Dataset records:
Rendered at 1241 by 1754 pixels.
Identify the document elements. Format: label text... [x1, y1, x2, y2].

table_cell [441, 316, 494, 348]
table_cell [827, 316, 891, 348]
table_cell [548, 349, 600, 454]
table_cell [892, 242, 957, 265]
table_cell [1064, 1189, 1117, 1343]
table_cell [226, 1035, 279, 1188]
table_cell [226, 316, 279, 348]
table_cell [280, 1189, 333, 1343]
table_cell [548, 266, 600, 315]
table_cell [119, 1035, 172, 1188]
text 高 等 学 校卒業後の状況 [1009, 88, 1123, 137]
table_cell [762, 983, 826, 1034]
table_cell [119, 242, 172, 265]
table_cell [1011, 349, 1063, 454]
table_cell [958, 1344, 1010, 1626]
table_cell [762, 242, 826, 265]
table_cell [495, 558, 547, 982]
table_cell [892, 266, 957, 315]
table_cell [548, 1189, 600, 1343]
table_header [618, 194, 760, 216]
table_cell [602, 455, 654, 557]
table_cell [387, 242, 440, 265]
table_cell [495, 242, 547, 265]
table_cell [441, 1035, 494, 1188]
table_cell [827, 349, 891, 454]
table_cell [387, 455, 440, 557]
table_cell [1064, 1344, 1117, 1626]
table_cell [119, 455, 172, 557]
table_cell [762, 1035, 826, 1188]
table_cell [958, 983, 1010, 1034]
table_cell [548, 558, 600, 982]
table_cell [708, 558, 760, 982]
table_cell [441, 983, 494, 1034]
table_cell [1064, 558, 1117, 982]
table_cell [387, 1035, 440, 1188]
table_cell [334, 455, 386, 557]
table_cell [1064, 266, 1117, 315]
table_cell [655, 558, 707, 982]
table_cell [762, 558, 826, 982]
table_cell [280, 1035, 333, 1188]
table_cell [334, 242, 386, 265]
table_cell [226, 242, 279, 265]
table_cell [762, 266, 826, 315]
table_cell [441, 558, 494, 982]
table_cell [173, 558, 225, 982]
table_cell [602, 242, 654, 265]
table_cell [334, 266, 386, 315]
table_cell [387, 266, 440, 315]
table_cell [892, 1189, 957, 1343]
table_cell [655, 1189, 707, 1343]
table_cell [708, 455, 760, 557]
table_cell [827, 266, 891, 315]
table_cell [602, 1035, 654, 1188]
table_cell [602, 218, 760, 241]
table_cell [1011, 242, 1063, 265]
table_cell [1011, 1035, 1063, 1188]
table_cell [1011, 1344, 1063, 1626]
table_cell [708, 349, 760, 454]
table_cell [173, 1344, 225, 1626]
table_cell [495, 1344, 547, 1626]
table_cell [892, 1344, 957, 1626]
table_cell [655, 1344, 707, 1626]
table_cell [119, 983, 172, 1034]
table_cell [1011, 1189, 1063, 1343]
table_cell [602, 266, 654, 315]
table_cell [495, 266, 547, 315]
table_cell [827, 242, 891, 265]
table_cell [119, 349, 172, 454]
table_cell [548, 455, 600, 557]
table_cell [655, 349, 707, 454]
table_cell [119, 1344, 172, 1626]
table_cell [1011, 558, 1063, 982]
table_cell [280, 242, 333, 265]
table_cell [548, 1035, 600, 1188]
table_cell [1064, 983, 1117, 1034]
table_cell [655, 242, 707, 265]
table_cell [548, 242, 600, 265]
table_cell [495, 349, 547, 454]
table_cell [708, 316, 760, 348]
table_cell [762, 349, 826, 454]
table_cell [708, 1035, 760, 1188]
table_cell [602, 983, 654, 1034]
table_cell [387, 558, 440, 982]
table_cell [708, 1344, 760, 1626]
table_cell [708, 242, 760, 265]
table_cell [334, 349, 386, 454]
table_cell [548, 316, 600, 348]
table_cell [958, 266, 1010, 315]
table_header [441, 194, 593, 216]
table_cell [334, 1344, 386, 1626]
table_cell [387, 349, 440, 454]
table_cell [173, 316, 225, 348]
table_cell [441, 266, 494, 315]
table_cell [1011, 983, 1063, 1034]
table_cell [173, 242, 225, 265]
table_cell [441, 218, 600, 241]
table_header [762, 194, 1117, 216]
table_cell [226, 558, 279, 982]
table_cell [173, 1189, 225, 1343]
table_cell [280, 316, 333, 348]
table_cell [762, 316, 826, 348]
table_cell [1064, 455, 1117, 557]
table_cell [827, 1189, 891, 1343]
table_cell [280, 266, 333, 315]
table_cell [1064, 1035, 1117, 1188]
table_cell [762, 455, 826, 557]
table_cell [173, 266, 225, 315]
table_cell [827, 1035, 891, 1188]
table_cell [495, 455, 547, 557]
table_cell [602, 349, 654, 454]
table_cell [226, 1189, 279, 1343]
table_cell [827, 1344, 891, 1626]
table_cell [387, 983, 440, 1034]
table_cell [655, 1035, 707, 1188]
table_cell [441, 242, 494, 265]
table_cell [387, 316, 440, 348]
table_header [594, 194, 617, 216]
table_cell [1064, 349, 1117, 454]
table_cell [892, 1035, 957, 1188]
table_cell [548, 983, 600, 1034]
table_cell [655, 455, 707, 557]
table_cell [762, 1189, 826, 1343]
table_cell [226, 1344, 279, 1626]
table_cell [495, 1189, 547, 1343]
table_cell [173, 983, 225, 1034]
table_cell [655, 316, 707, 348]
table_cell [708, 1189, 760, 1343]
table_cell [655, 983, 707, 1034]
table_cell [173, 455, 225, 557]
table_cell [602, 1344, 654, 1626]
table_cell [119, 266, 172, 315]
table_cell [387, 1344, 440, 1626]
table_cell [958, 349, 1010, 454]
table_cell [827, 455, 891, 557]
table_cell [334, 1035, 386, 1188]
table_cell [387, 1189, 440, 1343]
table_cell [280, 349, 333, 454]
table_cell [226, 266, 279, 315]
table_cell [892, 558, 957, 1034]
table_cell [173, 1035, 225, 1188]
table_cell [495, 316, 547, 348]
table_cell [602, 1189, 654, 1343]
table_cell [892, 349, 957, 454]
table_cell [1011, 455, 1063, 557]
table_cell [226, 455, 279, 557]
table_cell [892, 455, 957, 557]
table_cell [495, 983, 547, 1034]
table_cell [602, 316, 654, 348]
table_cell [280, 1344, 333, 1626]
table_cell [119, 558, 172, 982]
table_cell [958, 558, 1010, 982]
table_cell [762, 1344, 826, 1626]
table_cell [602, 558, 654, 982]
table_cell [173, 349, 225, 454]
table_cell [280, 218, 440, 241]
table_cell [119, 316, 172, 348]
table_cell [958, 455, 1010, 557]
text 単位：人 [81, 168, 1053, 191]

#### WORK ITEM:
What you return should be exactly the lines above, starting at the one with "table_cell [958, 983, 1010, 1034]" and ending at the one with "table_cell [173, 558, 225, 982]", and nothing else.

#### RESULT OF THIS EXERCISE:
table_cell [958, 983, 1010, 1034]
table_cell [548, 558, 600, 982]
table_cell [708, 558, 760, 982]
table_cell [441, 983, 494, 1034]
table_cell [1064, 558, 1117, 982]
table_cell [387, 1035, 440, 1188]
table_cell [334, 455, 386, 557]
table_cell [1064, 266, 1117, 315]
table_cell [655, 558, 707, 982]
table_cell [762, 558, 826, 982]
table_cell [280, 1035, 333, 1188]
table_cell [334, 242, 386, 265]
table_cell [226, 242, 279, 265]
table_cell [762, 266, 826, 315]
table_cell [441, 558, 494, 982]
table_cell [173, 558, 225, 982]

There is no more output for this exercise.